L’électrique, l’hydrogène et le recyclage

A vitesse équivalente, les moteurs FinX à membrane ondulante consomment moins d'énergie que les moteurs conventionnels à hélice. Exclusivement électriques, il ne rejettent pas de gaz à effet de serre et peuvent être alimentés par différentes sources d’énergie, dont l’hydrogène, nous amenant à diminuer progressivement notre dépendance envers les énergies fossiles et les fuels lourds. Dans un horizon un peu plus lointain, FinX nourrit le souhait de recycler ses moteurs grâce aux matériaux utilisés en production et à fortiori de posséder des usines de retraitement.

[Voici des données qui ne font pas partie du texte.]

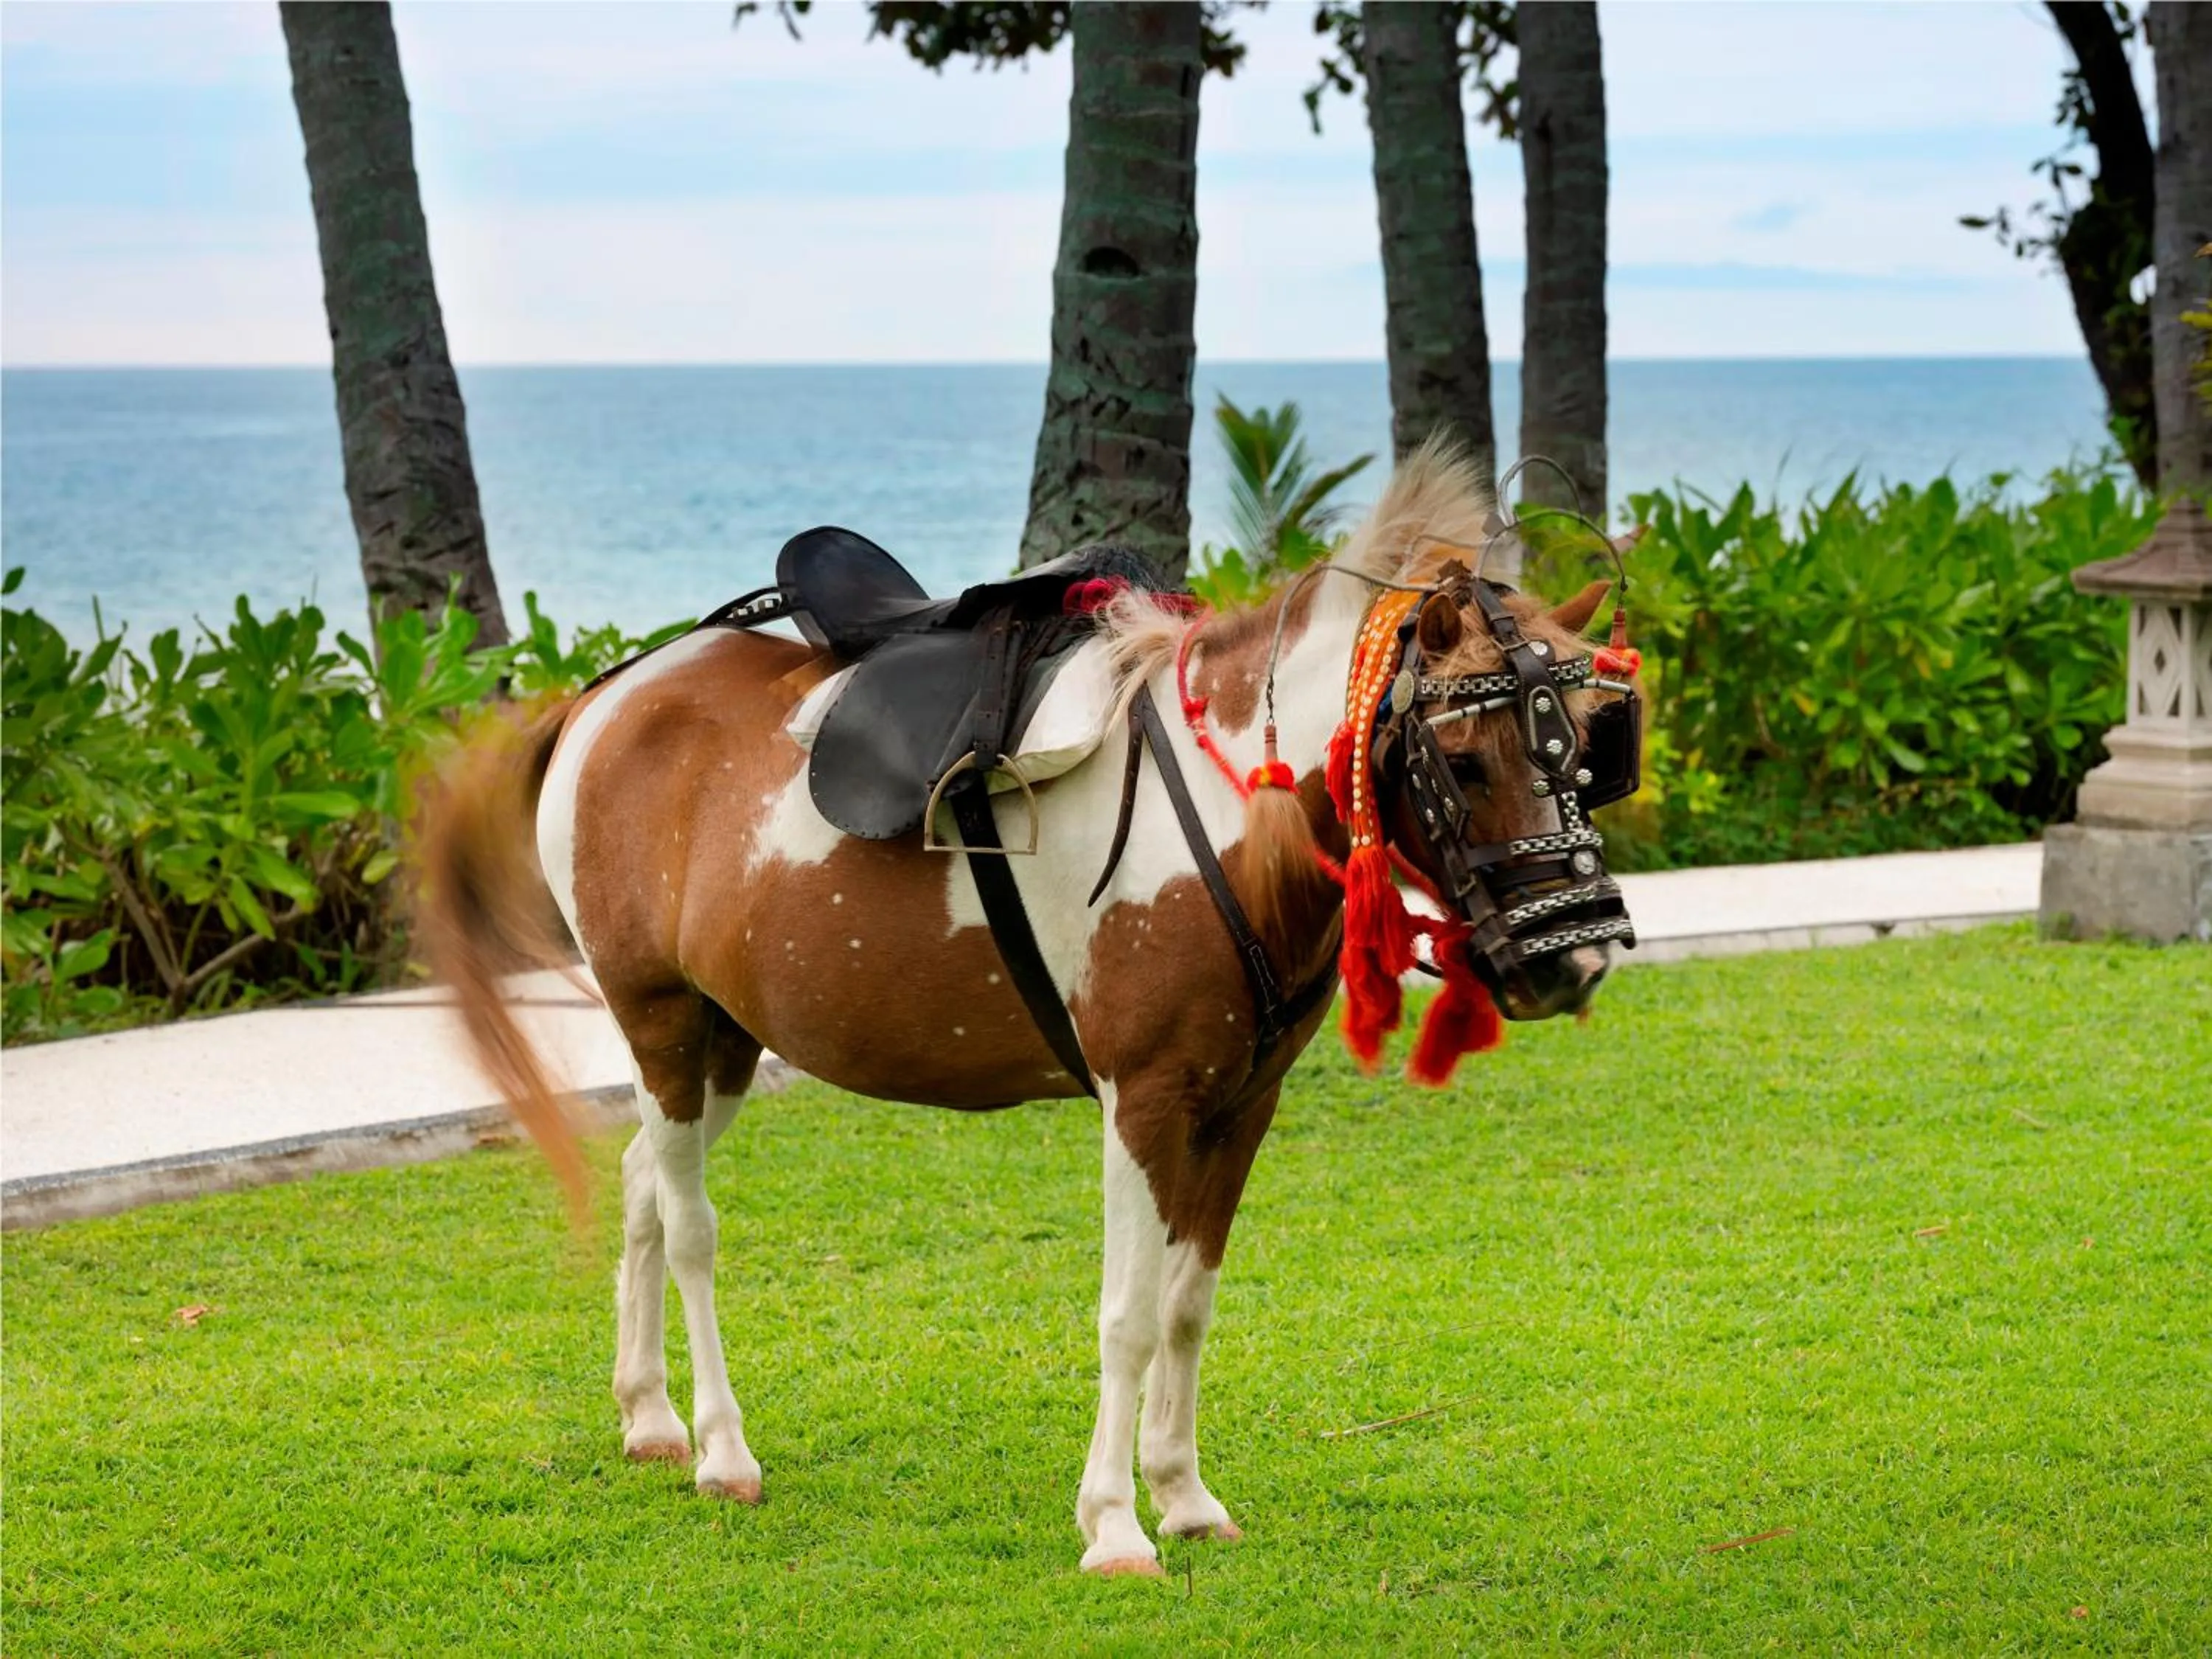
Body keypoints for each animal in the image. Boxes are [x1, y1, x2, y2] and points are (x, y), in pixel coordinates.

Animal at [415, 443, 1639, 1578]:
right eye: (1463, 759)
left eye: (1591, 748)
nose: (1571, 960)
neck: (1230, 819)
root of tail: (604, 694)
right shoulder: (1143, 1099)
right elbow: (1130, 1312)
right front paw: (1115, 1523)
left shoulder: (1241, 1103)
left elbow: (1189, 1303)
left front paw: (1183, 1494)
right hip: (661, 1015)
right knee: (689, 1223)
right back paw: (720, 1444)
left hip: (723, 1036)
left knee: (639, 1183)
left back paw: (651, 1416)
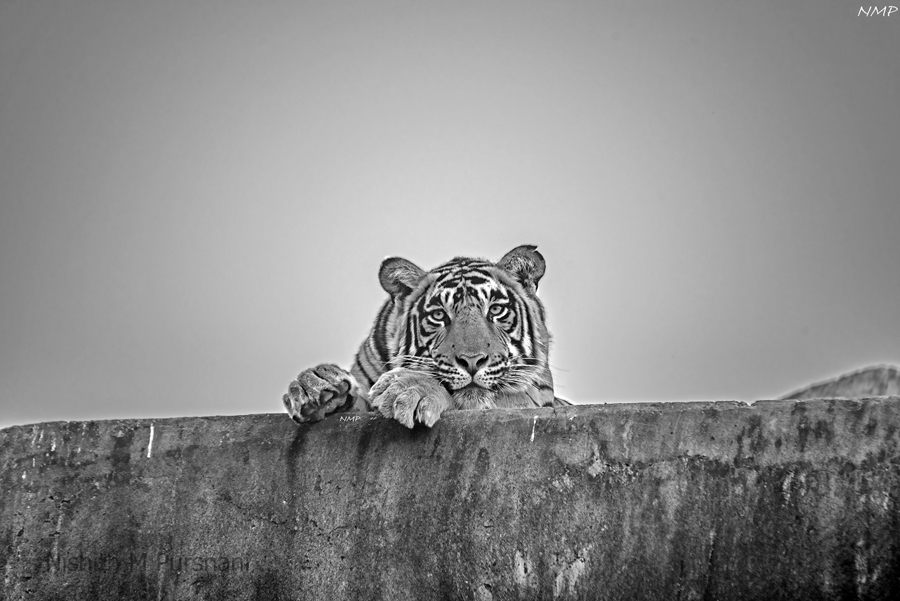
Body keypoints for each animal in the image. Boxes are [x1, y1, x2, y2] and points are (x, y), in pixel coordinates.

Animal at [282, 245, 567, 428]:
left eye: (496, 310)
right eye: (439, 315)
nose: (472, 361)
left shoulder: (536, 394)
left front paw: (411, 389)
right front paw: (317, 387)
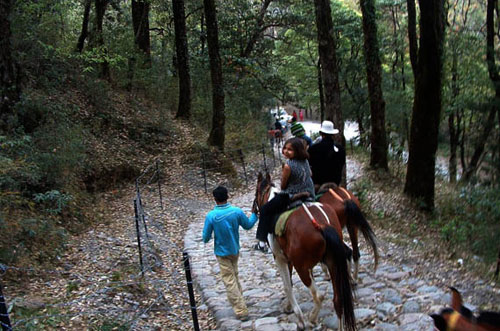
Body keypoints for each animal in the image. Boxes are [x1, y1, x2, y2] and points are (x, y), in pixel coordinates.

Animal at [254, 172, 356, 330]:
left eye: (256, 192)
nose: (254, 210)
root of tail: (321, 224)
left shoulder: (280, 258)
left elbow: (287, 285)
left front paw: (298, 316)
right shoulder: (290, 259)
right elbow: (289, 281)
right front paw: (289, 306)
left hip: (301, 268)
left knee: (319, 296)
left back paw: (310, 319)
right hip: (333, 263)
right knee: (338, 300)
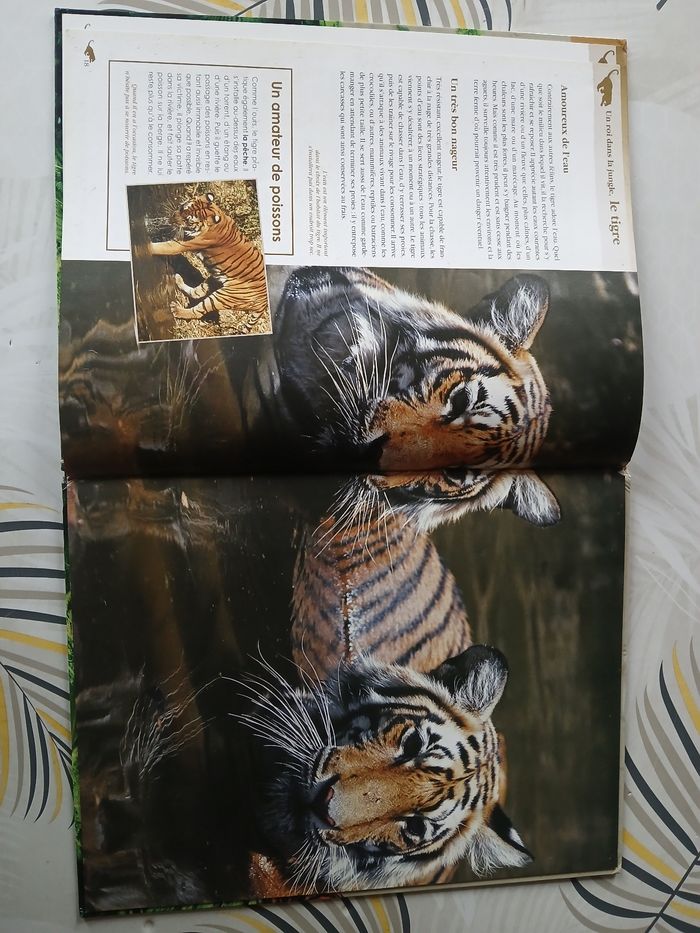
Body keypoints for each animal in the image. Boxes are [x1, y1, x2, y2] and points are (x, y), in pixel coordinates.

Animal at [148, 192, 269, 325]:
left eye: (188, 220)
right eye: (182, 209)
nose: (172, 218)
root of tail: (264, 304)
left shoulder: (181, 244)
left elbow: (162, 247)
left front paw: (145, 247)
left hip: (223, 297)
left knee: (198, 311)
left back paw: (177, 310)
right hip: (215, 280)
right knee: (196, 293)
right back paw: (178, 279)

"Le son est la seule façon pour les organismes marins de communiquer et d'échanger des informations, puisque la lumière ne pénètre pas. Le son est la vie. Polluer ces canaux de communication revient à condamner les animaux à des déséquilibres irrémissibles".

Michel André

Un son adouci

Le bruit produit par l’hélice perturbe les milieux marin et terrestre. Le nombre de bateaux à hélices a beaucoup augmenté au cours des 50 dernières années, tout comme le bruit ambiant basse-fréquence, passé de 10-15 dB, équivalent à une multiplication par 10 de la puissance sonore. Le moteur FinX, en cavitant moins, réduit l’impact acoustique.

Less is more

Composé d’un nombre de pièces réduit, l’entretien du moteur est simplifié. La membrane peut être extraite du propulseur en dévissant le capot. Les pièces choisies sont éco-responsables et seront, dans un futur un peu plus lointain, majoritairement recyclées. Par leur absence d’hélice, les bateaux et autres engins nautiques ne sont plus stoppés par les algues et autres débris (phénomène courant pour les bateaux de plaisance ou les petits drones et bateaux qui nettoient les milieux pollués) : ils passent à travers la membrane sans la bloquer.